Можно смело предположить, что наука способна сделать то, чего не может вся королевская конница и вся королевская рать — склеить разбитое яйцо. Предоставьте ей достаточно оборудования и достаточно времени… но разве не то же самое: «Дайте достаточно средств и денег?» Ибо деньги могут быть не только средством, но и мотивом. Поэтому, если на проект израсходовано достаточно денег, то наверное можно снять последний покров таинственности с истории жизни человека, молодого человека из (как сказали бы снобы) ниоткуда, как бы ни был он недолго — хотя и близко — знаком.

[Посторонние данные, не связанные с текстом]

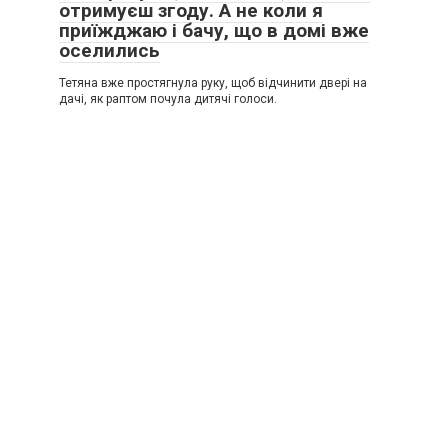
отримуєш згоду. А не коли я
приїжджаю і бачу, що в домі вже
оселились
Тетяна вже простягнула руку, щоб відчинити двері на
дачі, як раптом почула дитячі голоси.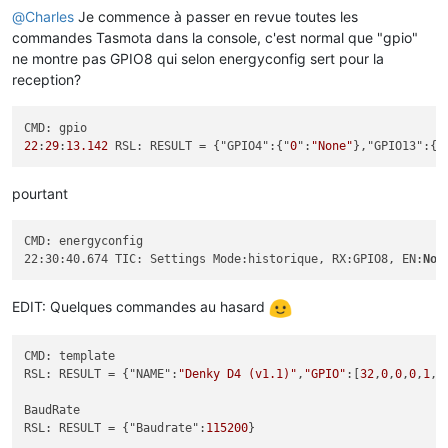
@
Charles
Je commence à passer en revue toutes les
commandes Tasmota dans la console, c'est normal que "gpio"
ne montre pas GPIO8 qui selon energyconfig sert pour la
reception?
22
:
29
:
13.142
 RSL: RESULT = {"GPIO4":{"
0
":
"None"
},"GPIO13":{"
pourtant
CMD: energyconfig

22:30:40.674 TIC: Settings Mode:historique, RX:GPIO8, EN:
Non
EDIT: Quelques commandes au hasard
CMD: template

RSL: RESULT = {"NAME":
"Denky D4 (v1.1)"
,
"GPIO"
:[
32
,
0
,
0
,
0
,
1
,
0
BaudRate

RSL: RESULT = {"Baudrate":
115200
}
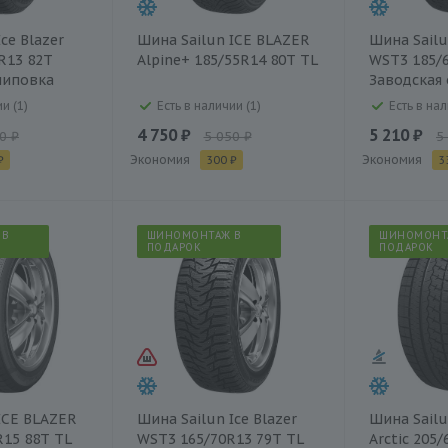
ce Blazer
Шина Sailun ICE BLAZER
Шина Sailu
R13 82T
Alpine+ 185/55R14 80T TL
WST3 185/6
шиповка
Заводская
и (1)
Есть в наличии (1)
Есть в нал
4 750 ₽
5 210 ₽
0 ₽
5 050 ₽
5
Экономия
Экономия
₽
300 ₽
3
 В
ШИНОМОНТАЖ В
ШИНОМОНТ
ПОДАРОК
ПОДАРОК
ICE BLAZER
Шина Sailun Ice Blazer
Шина Sailu
R15 88T TL
WST3 165/70R13 79T TL
Arctic 205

Совершенно ясно, что самым важным событием в жизни Гая Гиббона стала его первая встреча с кланом Уайков, и подобно многим до и после него, он тогда не имел ни малейшего представления, что встретился с ними. Это случилось, когда Гаю было около двадцати, и он с Сэмми Штейном залез в чужие владения.
Сэмми был его школьным приятелем, и в тот день, он хотел сообщить ему какую-то тайну. И очень настаивал на вылазке, но объяснить в чем дело, отказывался. Сэмми был плечистым, добродушным и в разумных пределах безвольным парнем, чья близкая дружба с Гаем основывалась почти исключительно на притяжении противоположных полюсов. И, поскольку, из многих видов устраиваемых ими забав, самыми забавными считались посещения чужих владений. И в данном случае ему хотелось открытие своей тайны проделать именно таким образом.